Japan's economy minister Akira Amari said Thursday he was stepping down over graft allegations, dealing a major blow to Prime Minister Shinzo Abe who faces a key leadership vote later this year.
"Considering my responsibility as a member of parliament... my duty as a cabinet member and pride as a politician, I will resign my post as of today," the 66-year-old told a packed Tokyo press briefing, choking back tears.
The surprise resignation comes a week after the veteran politician was hit by claims in a weekly magazine that he and his staff had improperly accepted a 12 million yen ($101,000) bribe from a construction firm.
On Thursday, Amari -- also a key face in Abe's bid to power the economy, dubbed Abenomics -- rejected claims he pocketed the money.
He admitted envelopes filled with cash had arrived at his office, but claimed to have ordered his secretary to deal with some of the money according to political donation rules.
Amari added that the company refused to accept the return of some of the donations, while his secretary used about three million yen for "private use", without elaborating.

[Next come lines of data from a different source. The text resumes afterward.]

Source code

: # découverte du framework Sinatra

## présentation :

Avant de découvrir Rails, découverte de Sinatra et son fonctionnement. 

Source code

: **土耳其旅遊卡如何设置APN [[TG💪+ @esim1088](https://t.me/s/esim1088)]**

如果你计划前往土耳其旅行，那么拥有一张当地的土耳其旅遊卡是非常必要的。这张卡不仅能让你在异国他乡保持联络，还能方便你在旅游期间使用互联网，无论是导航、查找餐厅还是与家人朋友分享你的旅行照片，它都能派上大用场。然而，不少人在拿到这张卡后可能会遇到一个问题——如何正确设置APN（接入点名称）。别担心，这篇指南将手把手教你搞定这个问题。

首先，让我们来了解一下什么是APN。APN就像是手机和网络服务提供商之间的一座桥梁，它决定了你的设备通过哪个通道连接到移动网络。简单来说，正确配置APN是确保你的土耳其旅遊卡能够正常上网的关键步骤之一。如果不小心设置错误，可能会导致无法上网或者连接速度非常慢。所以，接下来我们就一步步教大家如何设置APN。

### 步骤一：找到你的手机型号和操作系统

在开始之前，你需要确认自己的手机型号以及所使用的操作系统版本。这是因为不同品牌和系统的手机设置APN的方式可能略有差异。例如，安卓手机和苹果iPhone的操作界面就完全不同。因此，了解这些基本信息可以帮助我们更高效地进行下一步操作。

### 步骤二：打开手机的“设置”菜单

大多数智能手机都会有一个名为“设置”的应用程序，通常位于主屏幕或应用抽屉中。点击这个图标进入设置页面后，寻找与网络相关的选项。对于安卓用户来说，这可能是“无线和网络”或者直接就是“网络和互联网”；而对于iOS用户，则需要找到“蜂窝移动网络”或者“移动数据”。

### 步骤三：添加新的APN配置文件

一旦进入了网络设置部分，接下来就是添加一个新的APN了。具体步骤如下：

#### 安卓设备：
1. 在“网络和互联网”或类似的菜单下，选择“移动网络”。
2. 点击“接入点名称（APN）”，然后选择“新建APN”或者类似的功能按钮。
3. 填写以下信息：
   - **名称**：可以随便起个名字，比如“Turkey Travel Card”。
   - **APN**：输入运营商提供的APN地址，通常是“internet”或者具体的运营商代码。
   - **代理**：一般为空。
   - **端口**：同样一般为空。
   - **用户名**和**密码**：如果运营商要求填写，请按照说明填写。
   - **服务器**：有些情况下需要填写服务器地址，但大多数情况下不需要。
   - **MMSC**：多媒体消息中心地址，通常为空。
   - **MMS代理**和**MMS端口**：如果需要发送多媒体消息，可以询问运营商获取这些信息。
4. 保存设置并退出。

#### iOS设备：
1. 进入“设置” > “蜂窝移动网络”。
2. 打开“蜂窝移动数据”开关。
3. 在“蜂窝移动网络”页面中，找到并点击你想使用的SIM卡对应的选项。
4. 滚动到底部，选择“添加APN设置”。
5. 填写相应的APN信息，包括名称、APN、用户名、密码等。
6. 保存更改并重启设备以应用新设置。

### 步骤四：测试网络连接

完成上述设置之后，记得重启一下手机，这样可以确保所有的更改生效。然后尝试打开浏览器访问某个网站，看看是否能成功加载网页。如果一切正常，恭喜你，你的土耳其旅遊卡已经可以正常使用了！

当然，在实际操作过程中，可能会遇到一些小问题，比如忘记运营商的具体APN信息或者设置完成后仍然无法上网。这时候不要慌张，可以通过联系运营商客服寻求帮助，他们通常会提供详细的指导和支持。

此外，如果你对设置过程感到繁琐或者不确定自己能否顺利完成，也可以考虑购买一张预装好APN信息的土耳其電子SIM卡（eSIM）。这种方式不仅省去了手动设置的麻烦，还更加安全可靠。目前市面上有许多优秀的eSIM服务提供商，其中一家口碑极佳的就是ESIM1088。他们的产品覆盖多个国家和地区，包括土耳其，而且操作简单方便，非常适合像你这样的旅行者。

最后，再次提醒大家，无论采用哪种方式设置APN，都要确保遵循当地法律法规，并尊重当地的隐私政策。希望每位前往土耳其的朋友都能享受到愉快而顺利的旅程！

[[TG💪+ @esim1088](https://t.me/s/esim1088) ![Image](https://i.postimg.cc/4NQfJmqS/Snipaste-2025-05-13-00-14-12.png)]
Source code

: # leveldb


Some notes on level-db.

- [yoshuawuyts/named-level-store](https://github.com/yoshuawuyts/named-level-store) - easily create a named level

He did not say how much was received in total.
"The economy is now on the verge of getting out of deflation after 15 years," Amari said.
"We need to enact a package of bills as quickly as we can to bring about a strong economy, and we need to avoid any obstacles to that -- I will not be an exception."
Abe has lost three other ministers to political funding scandals since he swept to power in late 2012.
Such controversies are not uncommon in Japanese politics where the pork barrel reigns and rules on spending tend to be slightly opaque, barring little except explicit bribery and vote buying.
In 2014, two female ministers resigned over allegations that they had misspent money in what opponents insisted was an attempt to buy votes.
Last year, farm minister Koya Nishikawa resigned after being accused of accepting illegal political funds.